Die Wahrheit: Die Schrumpfung der Schokoriegel

Früher haben Firmen die Rohstoffpreise für Produktschrumpfungen verantwortlich gemacht. Heute schieben sie die Gesundheit vor.

DieHersteller von Schokoriegeln sind verantwortungsbewusste Menschen. Sie wissen, dass ihre Schokoriegel zur Verfettung der Nation beitragen, zumal Iren zu exzessivem Verhalten neigen. Also verhelfen sie ihnen zur Selbstbeherrschung: Die Unternehmen haben ihre Produkte geschrumpft, damit irische Bäuche schrumpfen.

Als Yorkies Mitte der siebziger Jahre auf den Markt kamen, wogen sie 70 Gramm.

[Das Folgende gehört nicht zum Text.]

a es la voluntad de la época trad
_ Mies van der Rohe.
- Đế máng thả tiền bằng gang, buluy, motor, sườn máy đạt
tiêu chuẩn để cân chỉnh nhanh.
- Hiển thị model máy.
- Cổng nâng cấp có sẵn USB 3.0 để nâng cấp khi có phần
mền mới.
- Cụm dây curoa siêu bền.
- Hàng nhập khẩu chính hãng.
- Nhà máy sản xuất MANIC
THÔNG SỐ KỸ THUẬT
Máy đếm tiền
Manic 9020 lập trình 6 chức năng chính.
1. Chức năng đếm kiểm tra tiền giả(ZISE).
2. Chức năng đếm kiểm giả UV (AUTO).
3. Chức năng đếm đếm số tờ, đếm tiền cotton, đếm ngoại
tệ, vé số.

Angeblich wurden sie zur Leibspeise der Lastwagenfahrer. Heutzutage wiegt ein Yorkie lächerliche 46 Gramm. Damit kommt ein Trucker nicht weit. Günstiger sind die Riegel nicht geworden.

Ähnlich verhält es sich mit KitKat, der aus zwei Schokofingern besteht, sodass Geschwister ihn teilen können. Die Hersteller haben offenbar darauf reagiert, dass Verhütungsmittel inzwischen in Irland erhältlich sind und ein durchschnittliches Ehepaar nur noch zwei Kinder hat. Früher bestand ein KitKat nämlich aus drei Fingern. Er kostet aber immer noch vergleichsweise dasselbe.

Cadbury, dessen Produkte hier als Schokolade durchgehen, hat den Sechserpack Creme-Eier zum Fünferpack gemacht. Snickers ist so klein, dass man es übersieht. Die ehemalige Einliterpackung Eiscreme von Carte D’Or enthält nur noch 900 Milliliter, ebenso die Smoothies von Innocent. Die als einfältiges Geburtstagsgeschenk beliebte Pralinenpackung Quality Street ist von Nestlé seit den achtziger Jahren auf die Hälfte eingedampft worden.

Früher haben die Firmen die Rohstoffpreise für die Produktschrumpfung verantwortlich gemacht. Heutzutage schieben sie die Gesundheit vor. Unilever erklärt eiskalt, dass man die Eiscreme verkleinert habe, um bei einer „gesünderen Wahl als Teil eines ausgewogenen Lebensstils“ zu helfen. „Uns war es wichtig, bei Geschmack und Qualität keinen Kompromiss einzugehen“, sagt Unilever-Direktor Clarke. „Unsere Produkte schmecken so gut wie immer, aber keine Portion enthält jetzt mehr als 250 Kalorien.“

Das ist durchaus lobenswert, sind die Iren doch weltweit die viertgrößten Konsumenten von Zucker. Jeder Einwohner isst täglich 24 Teelöffel davon. Damit aber die Produktschrumpfung zu begründen, ist dreist. Die Unternehmen sorgen sich nicht um die Kundengesundheit, sondern um gesunde Bilanzen. Die Regierung hat nämlich eine Zuckersteuer angekündigt.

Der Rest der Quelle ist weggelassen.